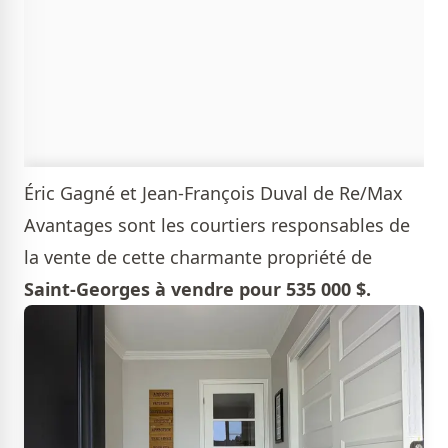
Éric Gagné et Jean-François Duval de Re/Max
Avantages
sont les courtiers responsables de
la vente de cette charmante propriété de
Saint-Georges à vendre pour 535 000 $.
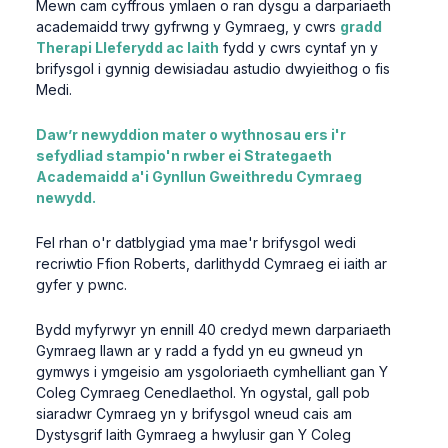
Mewn cam cyffrous ymlaen o ran dysgu a darpariaeth
academaidd trwy gyfrwng y Gymraeg, y cwrs
gradd
Therapi Lleferydd ac Iaith
fydd y cwrs cyntaf yn y
brifysgol i gynnig dewisiadau astudio dwyieithog o fis
Medi.
Daw’r newyddion mater o wythnosau ers i'r
sefydliad stampio'n rwber ei Strategaeth
Academaidd a'i Gynllun Gweithredu Cymraeg
newydd.
Fel rhan o'r datblygiad yma mae'r brifysgol wedi
recriwtio Ffion Roberts, darlithydd Cymraeg ei iaith ar
gyfer y pwnc.
Bydd myfyrwyr yn ennill 40 credyd mewn darpariaeth
Gymraeg llawn ar y radd a fydd yn eu gwneud yn
gymwys i ymgeisio am ysgoloriaeth cymhelliant gan Y
Coleg Cymraeg Cenedlaethol. Yn ogystal, gall pob
siaradwr Cymraeg yn y brifysgol wneud cais am
Dystysgrif Iaith Gymraeg a hwylusir gan Y Coleg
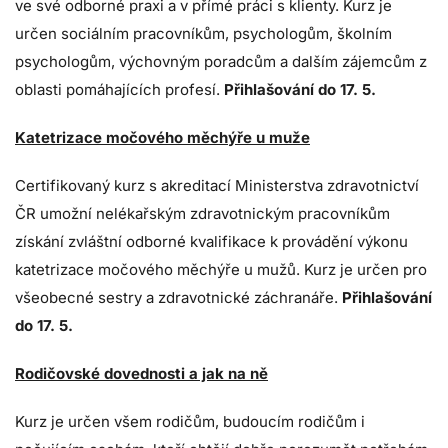
ve své odborné praxi a v přímé práci s klienty. Kurz je
určen sociálním pracovníkům, psychologům, školním
psychologům, výchovným poradcům a dalším zájemcům z
oblasti pomáhajících profesí.
Přihlašování do 17. 5.
Katetrizace močového měchýře u muže
Certifikovaný kurz s akreditací Ministerstva zdravotnictví
ČR umožní nelékařským zdravotnickým pracovníkům
získání zvláštní odborné kvalifikace k provádění výkonu
katetrizace močového měchýře u mužů. Kurz je určen pro
všeobecné sestry a zdravotnické záchranáře.
Přihlašování
do 17. 5.
Rodičovské dovednosti a jak na ně
Kurz je určen všem rodičům, budoucím rodičům i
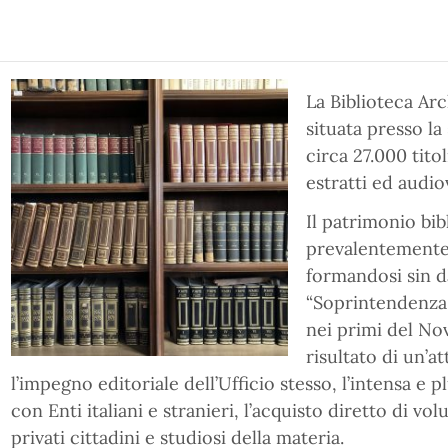
La Biblioteca Ar
situata presso la
circa 27.000 titol
estratti ed audiov
Il patrimonio bib
prevalentemente
formandosi sin dal
“Soprintendenza a
nei primi del Nov
risultato di un’at
l’impegno editoriale dell’Ufficio stesso, l’intensa e 
con Enti italiani e stranieri, l’acquisto diretto di vo
privati cittadini e studiosi della materia.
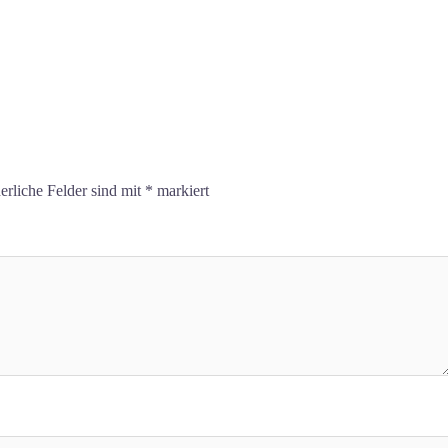
erliche Felder sind mit
*
markiert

Activity -
What you return from the records above should be exactly everything from the line with "Mewn cam cyffrous" down to the line with "psychologům, výchovným poradcům", both kept, and no pictures.

Output of the exercise -
Mewn cam cyffrous ymlaen o ran dysgu a darpariaeth
academaidd trwy gyfrwng y Gymraeg, y cwrs
gradd
Therapi Lleferydd ac Iaith
fydd y cwrs cyntaf yn y
brifysgol i gynnig dewisiadau astudio dwyieithog o fis
Medi.
Daw’r newyddion mater o wythnosau ers i'r
sefydliad stampio'n rwber ei Strategaeth
Academaidd a'i Gynllun Gweithredu Cymraeg
newydd.
Fel rhan o'r datblygiad yma mae'r brifysgol wedi
recriwtio Ffion Roberts, darlithydd Cymraeg ei iaith ar
gyfer y pwnc.
Bydd myfyrwyr yn ennill 40 credyd mewn darpariaeth
Gymraeg llawn ar y radd a fydd yn eu gwneud yn
gymwys i ymgeisio am ysgoloriaeth cymhelliant gan Y
Coleg Cymraeg Cenedlaethol. Yn ogystal, gall pob
siaradwr Cymraeg yn y brifysgol wneud cais am
Dystysgrif Iaith Gymraeg a hwylusir gan Y Coleg
ve své odborné praxi a v přímé práci s klienty. Kurz je
určen sociálním pracovníkům, psychologům, školním
psychologům, výchovným poradcům a dalším zájemcům z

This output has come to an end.